Use the road? Pay the toll.
Illinois Democrats hope to impose a “road usage charge” on Prairie State residents. If successful, the proposal would see drivers pay more the more miles they log. But tracking the miles requires universal vehicle surveillance – an affront to the fundamental liberties of privacy and free travel, and a non-starter for most non-statists. Will the new road tax regulation reach its intended destination, or will the roadblocks prove insurmountable?
Illinois Road Tax Initiative
Introduced by Illinois Democrat state Rep. Ram Villivalam, the proposed pilot program would “assess the potential for mileage-based revenue as an alternative to the current system of taxing highway use through motor fuel taxes.” The plan is driven by concerns that drivers of electric vehicles do not pay a fuel tax, which has hurt revenues and is particularly inequitable. EV owners already receive regressive incentives to buy their fancy rigs; avoiding road levies punishes poor citizens a second time by making them shoulder the lion’s share of highway maintenance costs.
Illinois already saddles its drivers with heavy baggage. The Daily Caller reports the Prairie State pays the second-highest gas taxes nationally (after California) at 67.1 cents per gallon and the 7th-highest average tolls at an equivalent of 65 cents per mile on non-interstate toll roads. Presumably, the novel vehicle miles-traveled tax (VMT) would be applied to both gas-powered transport and EVs to displace fuel levies, but additional costs would include tracking technology. Americans for Tax Reform explains that federal pilot program legislation proposes “third-party onboard diagnostic devices (GPS tracking devices), smart phone apps, data from automakers and data obtained by car insurance companies.”
A Toll by Any Other Name
The nation appears poised on a dystopic precipice when driving to work is labeled “surface transportation.” Bureaucratic disconnect is on Brave New Display when the government cajoles people to grant surveillance powers linked to a regressive tax that was promised would never be enacted, which citizens are told is not a toll. The Highway Administration states: “Any revenue collected through a user-based alternative revenue mechanism established using funds provided under this program shall not be considered a toll….” A tax by any other name …

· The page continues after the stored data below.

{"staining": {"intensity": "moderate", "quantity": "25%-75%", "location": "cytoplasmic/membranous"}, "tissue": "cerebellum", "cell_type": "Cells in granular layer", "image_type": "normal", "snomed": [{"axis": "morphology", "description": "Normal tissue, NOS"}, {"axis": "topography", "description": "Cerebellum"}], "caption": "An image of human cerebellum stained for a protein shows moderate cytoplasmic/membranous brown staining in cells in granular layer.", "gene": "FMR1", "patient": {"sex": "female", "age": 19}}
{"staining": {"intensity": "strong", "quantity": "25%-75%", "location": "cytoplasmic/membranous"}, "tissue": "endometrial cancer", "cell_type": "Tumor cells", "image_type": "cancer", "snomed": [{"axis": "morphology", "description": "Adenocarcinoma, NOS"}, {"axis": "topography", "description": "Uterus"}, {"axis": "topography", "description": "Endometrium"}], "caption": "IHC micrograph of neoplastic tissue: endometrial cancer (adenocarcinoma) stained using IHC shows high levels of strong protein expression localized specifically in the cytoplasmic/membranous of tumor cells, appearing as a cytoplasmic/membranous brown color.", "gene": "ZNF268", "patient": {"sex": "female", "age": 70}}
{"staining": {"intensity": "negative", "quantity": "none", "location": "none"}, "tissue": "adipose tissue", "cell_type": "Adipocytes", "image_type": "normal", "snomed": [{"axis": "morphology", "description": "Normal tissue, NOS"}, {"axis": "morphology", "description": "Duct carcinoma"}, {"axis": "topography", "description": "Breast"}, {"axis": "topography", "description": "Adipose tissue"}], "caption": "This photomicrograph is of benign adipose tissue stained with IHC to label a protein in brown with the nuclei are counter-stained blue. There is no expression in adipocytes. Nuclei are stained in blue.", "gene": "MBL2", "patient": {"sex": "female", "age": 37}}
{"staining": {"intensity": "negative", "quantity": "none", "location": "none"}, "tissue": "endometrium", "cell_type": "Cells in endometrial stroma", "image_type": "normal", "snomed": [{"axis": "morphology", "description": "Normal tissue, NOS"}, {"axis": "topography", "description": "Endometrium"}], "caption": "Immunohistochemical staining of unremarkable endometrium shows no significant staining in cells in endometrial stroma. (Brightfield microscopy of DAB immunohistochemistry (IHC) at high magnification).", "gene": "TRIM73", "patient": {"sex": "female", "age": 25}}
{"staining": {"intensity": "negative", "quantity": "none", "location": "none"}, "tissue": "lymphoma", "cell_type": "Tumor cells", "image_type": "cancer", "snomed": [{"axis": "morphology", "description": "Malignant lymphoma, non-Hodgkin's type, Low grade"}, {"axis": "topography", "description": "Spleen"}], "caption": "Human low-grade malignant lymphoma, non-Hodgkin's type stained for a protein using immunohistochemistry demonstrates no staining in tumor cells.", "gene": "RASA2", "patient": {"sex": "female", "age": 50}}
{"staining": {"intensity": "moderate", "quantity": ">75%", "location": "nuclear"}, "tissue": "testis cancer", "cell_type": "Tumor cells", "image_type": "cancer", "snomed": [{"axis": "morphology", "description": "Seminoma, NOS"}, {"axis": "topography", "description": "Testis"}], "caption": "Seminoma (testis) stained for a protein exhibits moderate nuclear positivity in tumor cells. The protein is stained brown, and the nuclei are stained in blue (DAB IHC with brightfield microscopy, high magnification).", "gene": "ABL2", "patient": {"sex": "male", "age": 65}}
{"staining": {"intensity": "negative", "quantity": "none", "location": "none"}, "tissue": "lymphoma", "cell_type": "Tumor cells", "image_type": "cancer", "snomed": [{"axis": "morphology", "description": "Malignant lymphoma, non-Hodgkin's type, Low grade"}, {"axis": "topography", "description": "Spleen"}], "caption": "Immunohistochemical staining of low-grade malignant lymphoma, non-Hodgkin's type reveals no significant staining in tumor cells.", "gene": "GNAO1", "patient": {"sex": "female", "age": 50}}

New York City’s congestion pricing tolls are opposed by the current DOT, prompting a lawsuit by the Metropolitan Transportation Authority. Perhaps DOGE and the Trump administration will terminate the ongoing Infrastructure Investment and Jobs Act funding of state programs designed to knit this “road usage charge” surveillance infrastructure together as part of Biden’s Marxist “equity” initiatives.
Illinois taxpayers already smothered with high road taxes will be a testing ground as Ram Villivalam’s progressive “equitable” pilot project is presented to the Illinois legislature in tandem with proposals to eliminate longstanding protective name change practices using the stealth-jargon of equity. Over time, the barrage of smooth-tongued efforts to grow government powers and coffers at taxpayer expense inflicts a heavy toll on public trust.